- Eight product approvals granted in 2020 with further 26 product submissions pending for approval across the fast-growing SEA region
Lotus Pharmaceutical Co., Ltd. (“Lotus” or “the Company”, Taiwan TWSE ticker: 1795) today provided a business update for its commercial operation in South East Asia (SEA). After a very solid first quarter performance for the region, the Company has obtained a total of eight marketing approvals in the first six months of 2020. Lotus has also made another 26 product submissions pending for approval to further diversify and strengthen its product offering across the region.
Petar Vazharov, Chief Executive Officer of Lotus, commented: “We are so excited about being one of the pioneers in Taiwan by extending our leading oncology portfolio to serve patients and partners across the SEA region. By leveraging our strong networks with local partners, we are able to commercialize our pipeline ahead of the competition in a lean and efficient manner. I am proud of the whole team who have helped develop Lotus into having one of the strongest product portfolio’s for the SEA market, among all the Taiwanese players. We are confident that we will be continue delivering growth despite the challenges during COVID-19.”

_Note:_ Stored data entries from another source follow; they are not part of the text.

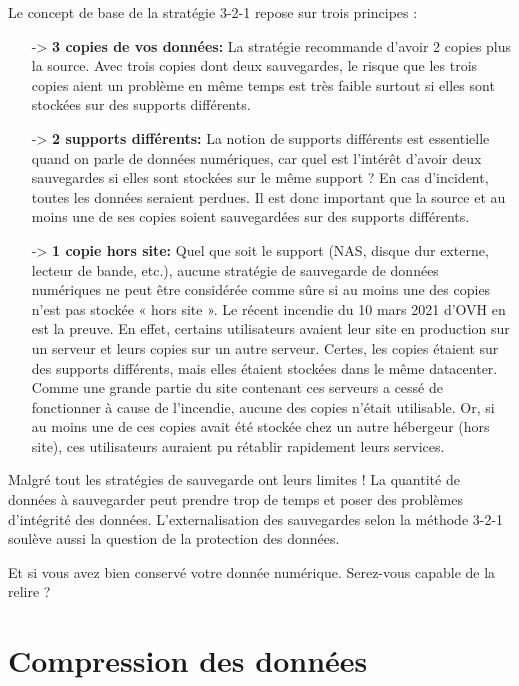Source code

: \documentclass[11pt, a4paper]{book}
\begin{document}
Le concept de base de la stratégie 3-2-1 repose sur trois principes :
\begin{enumerate}
    \item[->] \textbf{{\huge 3} copies de vos données:} La stratégie recommande d’avoir 2 copies plus la source. Avec trois copies dont deux sauvegardes, le risque que les trois copies aient un problème en même temps est très faible surtout si elles sont stockées sur des supports différents.

    \item[->] \textbf{{\huge 2} supports différents:} La notion de supports différents est essentielle quand on parle de données numériques, car quel est l’intérêt d’avoir deux sauvegardes si elles sont stockées sur le même support ? En cas d’incident, toutes les données seraient perdues. Il est donc important que la source et au moins une de ses copies soient sauvegardées sur des supports différents.

    \item[->] \textbf{{\huge 1} copie hors site:} Quel que soit le support (NAS, disque dur externe, lecteur de bande, etc.), aucune stratégie de sauvegarde de données numériques ne peut être considérée comme sûre si au moins une des copies n’est pas stockée « hors site ». Le récent incendie du 10 mars 2021 d’OVH en est la preuve. En effet, certains utilisateurs avaient leur site en production sur un serveur et leurs copies sur un autre serveur. Certes, les copies étaient sur des supports différents, mais elles étaient stockées dans le même datacenter. Comme une grande partie du site contenant ces serveurs a cessé de fonctionner à cause de l’incendie, aucune des copies n’était utilisable. Or, si au moins une de ces copies avait été stockée chez un autre hébergeur (hors site), ces utilisateurs auraient pu rétablir rapidement leurs services.
\end{enumerate}

Malgré tout les stratégies de sauvegarde ont leurs limites ! La quantité de données à sauvegarder peut prendre trop de temps et poser des problèmes d’intégrité des données. L’externalisation des sauvegardes selon la méthode 3-2-1 soulève aussi la question de la protection des données. 

Et si vous avez bien conservé votre donnée numérique. Serez-vous capable de la relire ?

\section{Compression des données}
\end{document}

Market backdrop Lotus has announced that they have successfully integrated their operations in South East Asia and obtained eight marketing approvals YTD’20. This is in addition to the assets Lotus has acquired which further captures the fastest growing market in the world. The Company has started to consolidate revenues from the SEA market, which includes Thailand, Vietnam, Singapore, Philippines, Malaysia, Indonesia, Myanmar, Sri Lanka, and Bangladesh, since this quarter 2020.
From all the countries in SEA, Vietnam has delivered the fastest growth at a 5-year CAGR of 11.5%. Lotus has successfully launched Imatinib 100mg in Vietnam after winning the National Tender and plans to launch Imatinib 400mg in July, which will be the first generic in the Vietnam market. Earlier this year, Lotus also got its first two approvals for its self-developed Gefitinib and Temozolomide in Indonesia, which is the 2nd fastest growing country in SEA, with a 5-year CAGER of 9.8%. To further expand its addressable market with a leading oncology portfolio, the two products will be manufactured by Lotus Taiwan facilities and launched in Q4’20. In addition to the eight approvals granted in various countries, Lotus has other 26 submissions pending for approval in Philippines, Thailand, Vietnam, and Singapore, and more than five projects in the pipeline to be submitted in the following quarters.